The "Subversive" Joke That Isn’t Subversive
Pocketpair claims More Than Just Pals is a playful twist, but the trailer shows Pals blushing while trainers awkwardly flirt. Sound familiar? It should. When Blizzard released Loverwatch (an Overwatch dating sim), it wasn’t witty satire—it WAS the shallow, trope-heavy experience it mocked. History repeats itself here. If Pocketpair truly wanted to subvert expectations, they’d:
✅ Deconstruct why studios use VNs as jokes (meta-commentary, anyone?).
✅ Deliver a Doki Doki Literature Club-style gut-punch that redefines player agency.
✅ Respect the genre’s potential instead of winking at players like, "Isn’t this ridiculous?"

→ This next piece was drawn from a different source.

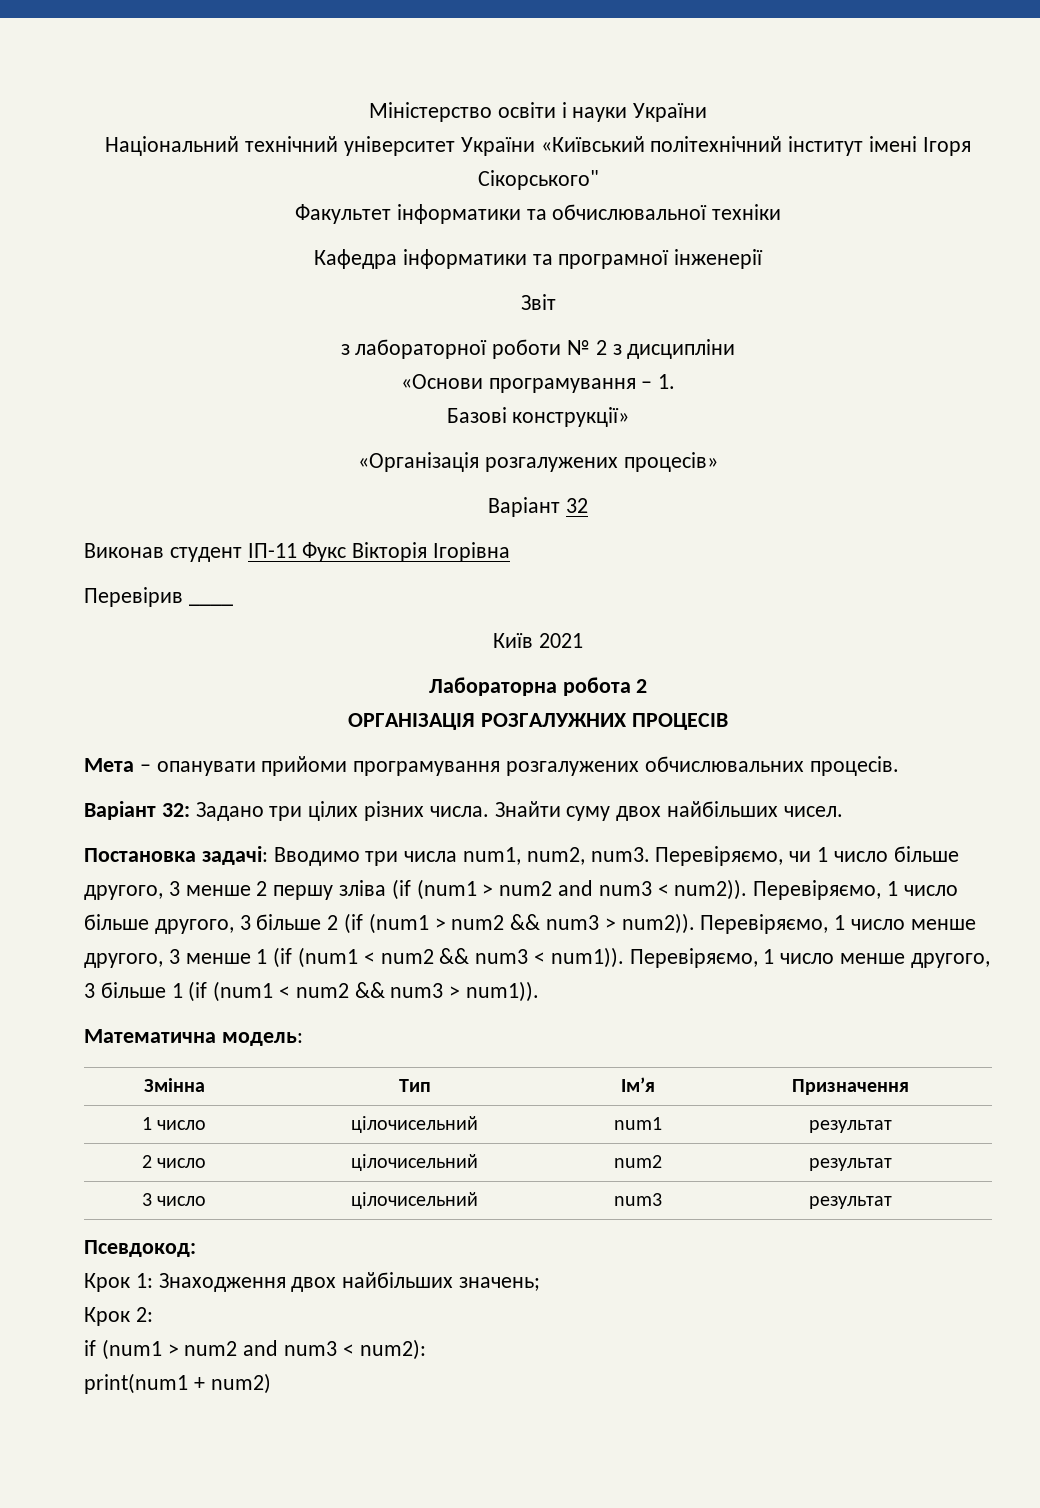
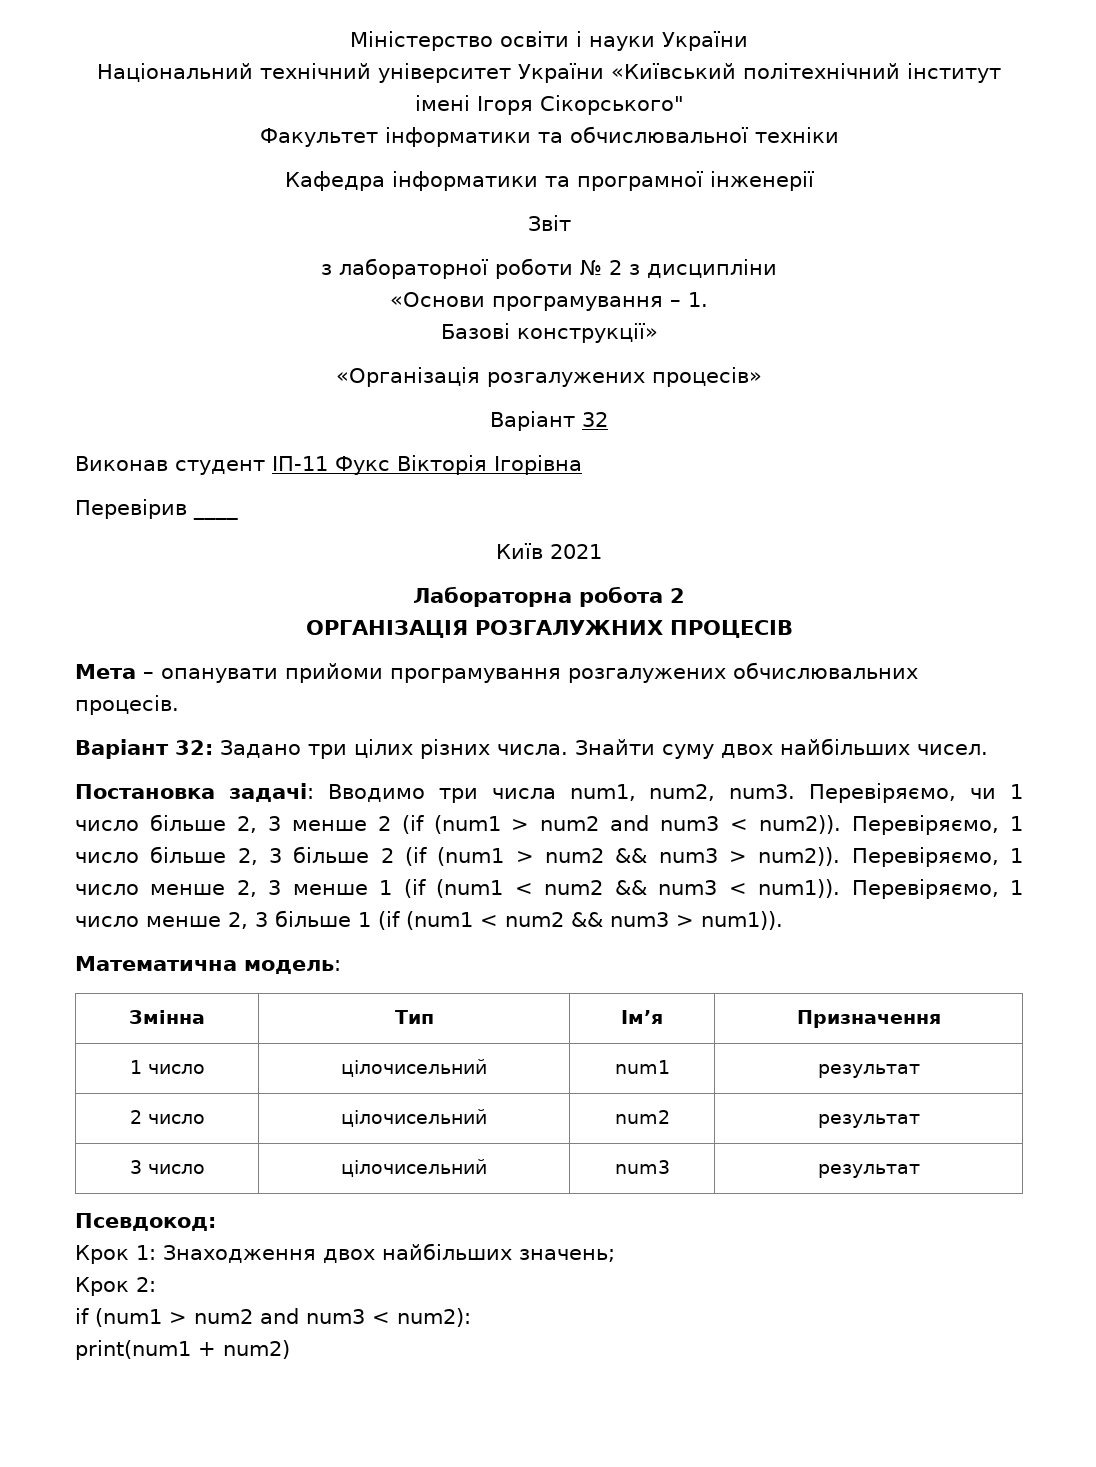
[84,885,163,900] другого, -> [236,816,257,833] 2,
[273,880,387,900] першу зліва -> (391, 823) none
[154,919,234,934] другого, -> [237,848,258,865] 2,
[84,953,163,968] другого, -> [236,880,257,897] 2,
[910,953,990,968] другого, -> [228,912,248,929] 2,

Instead? We get Chillet (an ice dragon Pal) swooning over a trainer. It’s the same tired fanservice the joke claims to rise above. Where’s the ambition?
Hypocrisy in Plain Sight
And let’s talk about Zoe Rayne. She’s Palworld’s human companion, sporting a design suspiciously close to Danganronpa’s iconic Junko Enoshima—pink hair, detached sleeve, even the vibe! Spike Chunsoft (Danganronpa’s dev) hasn’t sued, but the irony is thick. Pocketpair borrows from a legendary VN franchise while mocking the genre itself. If visual novels are so unserious, why lift aesthetics from their titans? It’s like sampling Mozart while calling classical music "elevator tunes." 🎹
Final Thoughts: A Plea for Respect
I love Palworld. I’ve spent hours building bases and catching Pals. But this "joke" feels like a betrayal—not just to VN fans, but to gaming’s creative spirit. Visual novels shaped my love for narrative depth; they’re why I care about stories in games at all. Dismissing them as April Fools' fodder isn’t edgy—it’s ignorant.